Gül, bu tanıma göre soykırımın, bir insanını sadece Ermeni olduğu için başkaca hiçbir gerekçe aranmaksızın öldürülmesi anlamına geldiğini ifade ederek, ''Peki böyle bir şey bizim tarihimizde olmuş mudur? Olduysa Ermeni kiliseleri ne geziyor? Ermeni vatandaşlarımız ne geziyor? Olduysa, Ermenilerin Osmanlı'da en üst düzey görevlere gelmesi nasıl mümkün oluyor?'' diye konuştu.
'İDDİALAR SAFSATA VE İFTİRA'
İddiaların hepsini ''safsata ve iftira'' olarak nitelendiren Gül, şöyle konuştu: 'Bunlara alet olan parlamentolara, bunlara alet olan ülkelere bir çağrımız vardı: Madem ki böyle suçlamalar yapabiliyorsunuz, o zaman tabii ki bunun hesabını vereceksiniz, bunu da ispatlayacaksınız. Biz, herkesi davet ettik, bütün arşivlerimizi de açtık. Bütün bilim adamlarına çağrıda bulunduk.

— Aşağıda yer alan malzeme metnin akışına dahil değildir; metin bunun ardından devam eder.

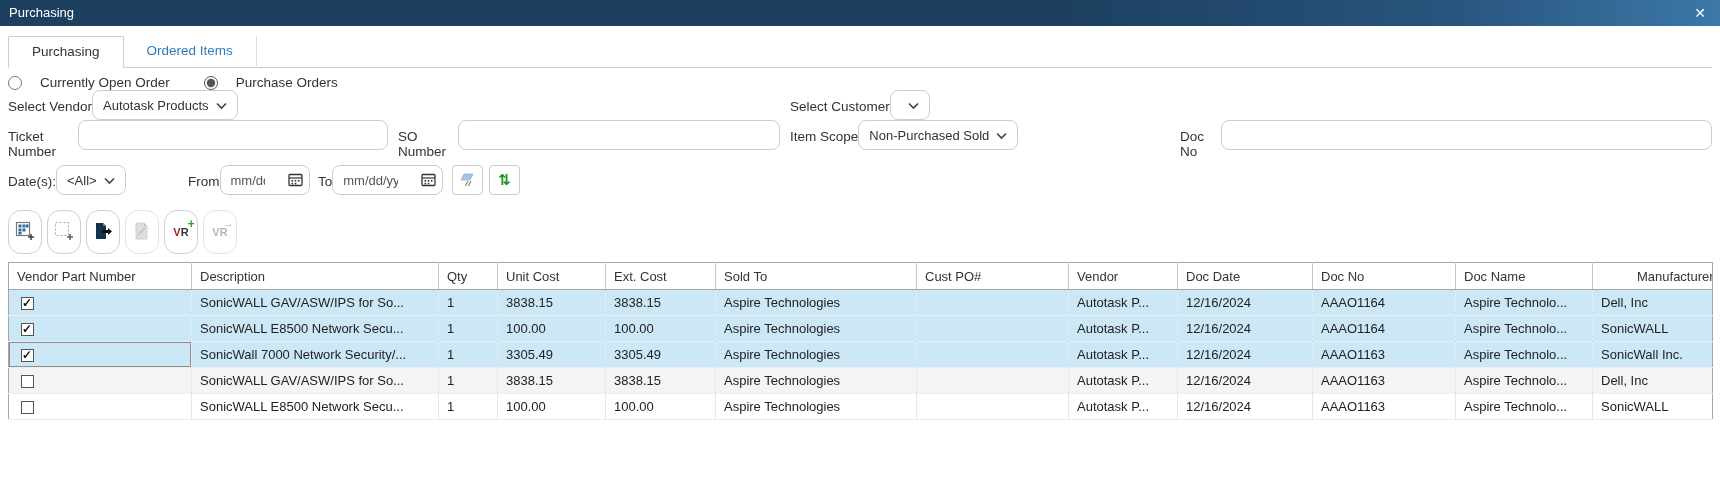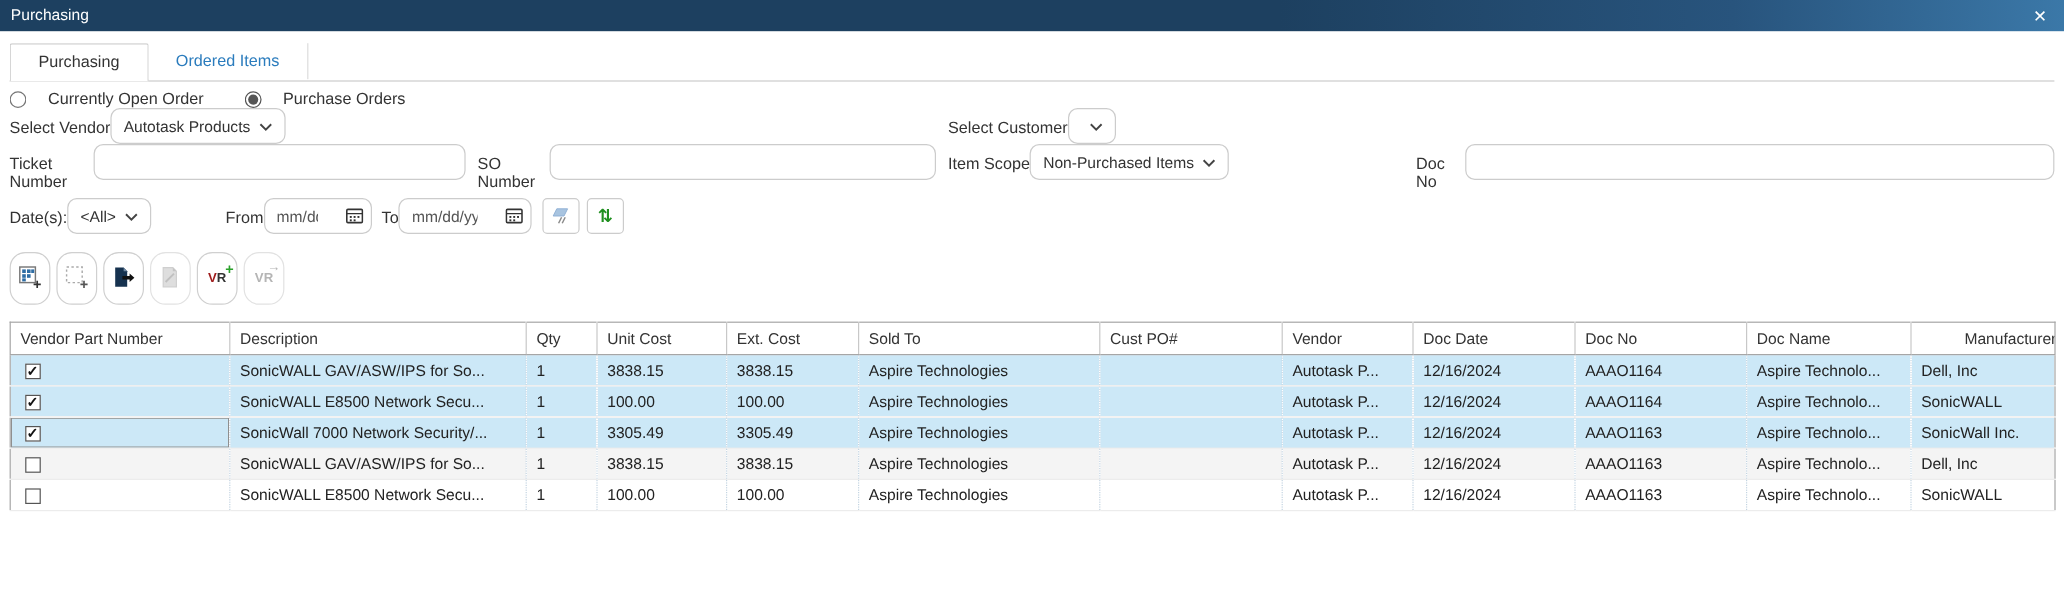--- a/index.html
+++ b/index.html
@@ -165,7 +165,7 @@
     <div class="fld w-scope">
       <div class="lbl">Item Scope</div>
       <div class="select">
-        <span>Non-Purchased Items</span>
+        <span>Non-Purchased Sold</span>
         <span class="chev">
           <svg width="11" height="8" viewBox="0 0 11 8">
               <path d="M1 1.5 L5.5 6 L10 1.5" fill="none" stroke="#444" stroke-width="1.6"></path>

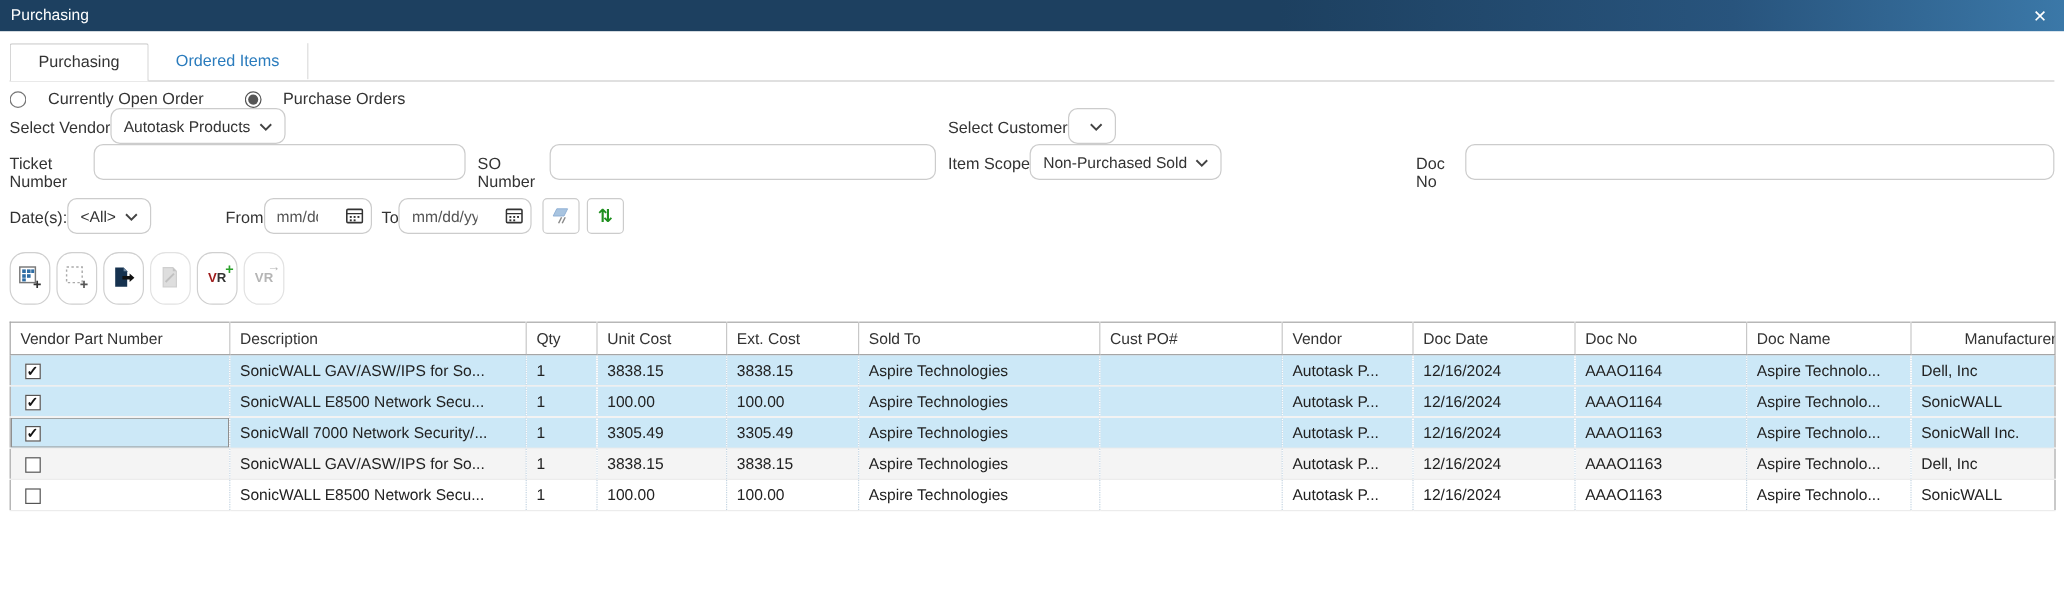--- a/index.html
+++ b/index.html
@@ -77,7 +77,7 @@
   .vrwrap.gray .mark{color:#b5b5b5;font-size:11px;}
   
   table.grid{
-    margin-top:14px;border-collapse:collapse;table-layout:fixed;width:1704px;
+    margin-top:8px;border-collapse:collapse;table-layout:fixed;width:1704px;
     border:1px solid #a6a6a6;font-size:13px;
   }
   .grid th{

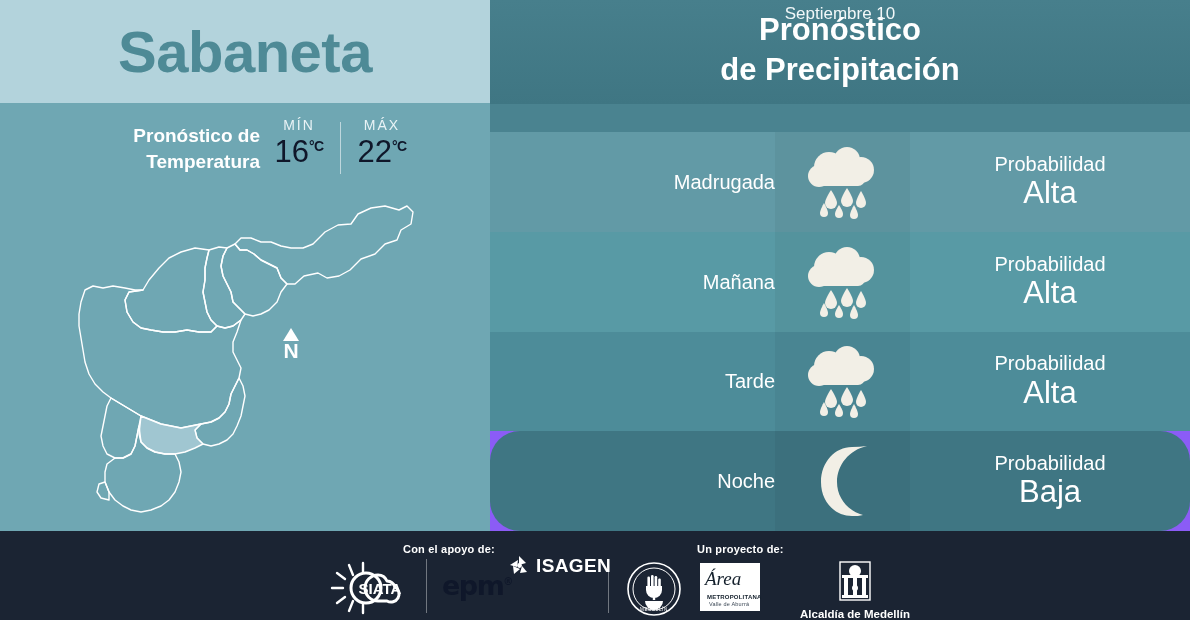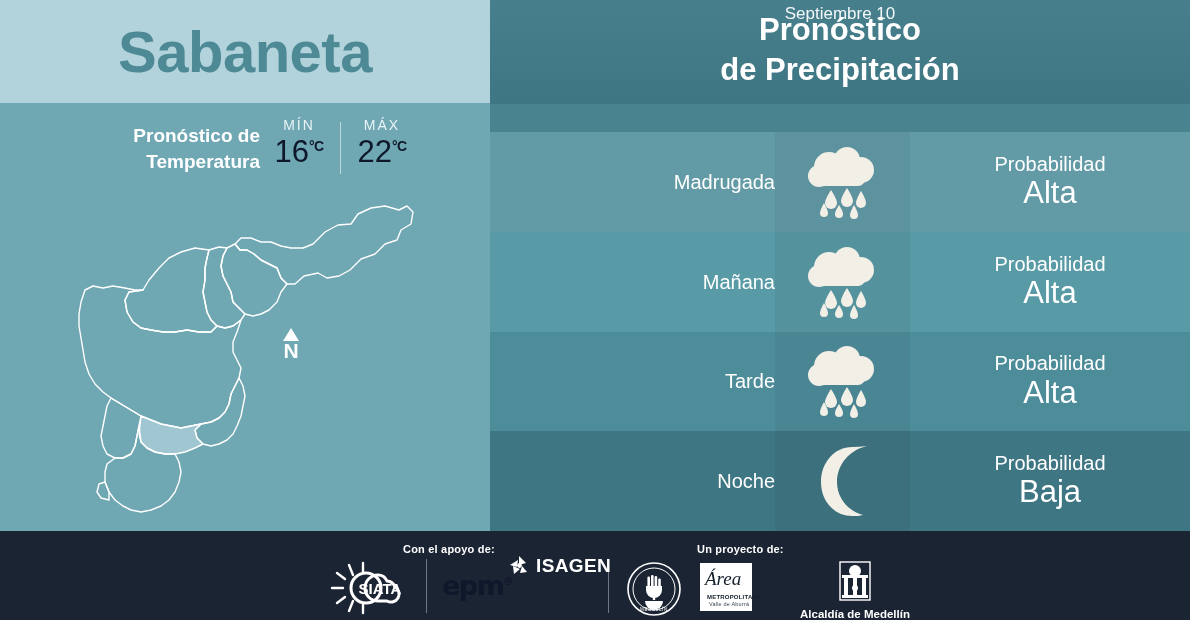--- a/index.html
+++ b/index.html
@@ -200,7 +200,7 @@
   .frow.r0 { background: #629aa6; }
   .frow.r1 { background: #589aa5; }
   .frow.r2 { background: #4d8c99; }
-  .frow.r3 { background: #3f7683; }
+  .frow.r3 { background: #3f7683; border-radius: 30px; }
 
   .frow .cell-time {
     width: 285px;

'BİZ ARŞİVLERİMİZİ SONUNA KADAR AÇTIK'
Ermeni bilim adamlarını da çağırdık. Fransızları, Amerikalıları, İngilizleri de çağırdık. Gelin, biz arşivlerimizi nasıl sonuna kadar açıyorsak aynı şekilde Leningrad'daki arşivlerle, İngiltere'deki, Paris'teki arşivlerle Ermenistan'daki arşivler açılsın. O bakımdan başımız daima diktir. Eğer bu memlekette bir acı, trajedi yaşanmışsa hep beraber yaşanmıştır. Hepimizin burada dedeleri vardır. Hepimiz bunları kulaktan kulağa duymuşuzdur ve tabii ki hepimiz ailesinde olmuştur bu üzüntüler. O bakımdan bunları istismar edenler buna devam edeceklerdir. Ama bunlara alet olanların muhakkak kendilerine gelmeleri gerekir. Hesaplarını iyi görmeleri gerekir. Bir suçlama yapılırken, suçlamanın sonucunun neye gideceğinin hesabını da iyi yapmaları gerekir.'' Gül, bundan sonra TBMM ve Hükümetin bu konularda çok daha aktif faaliyetler içinde olacağını söyledi.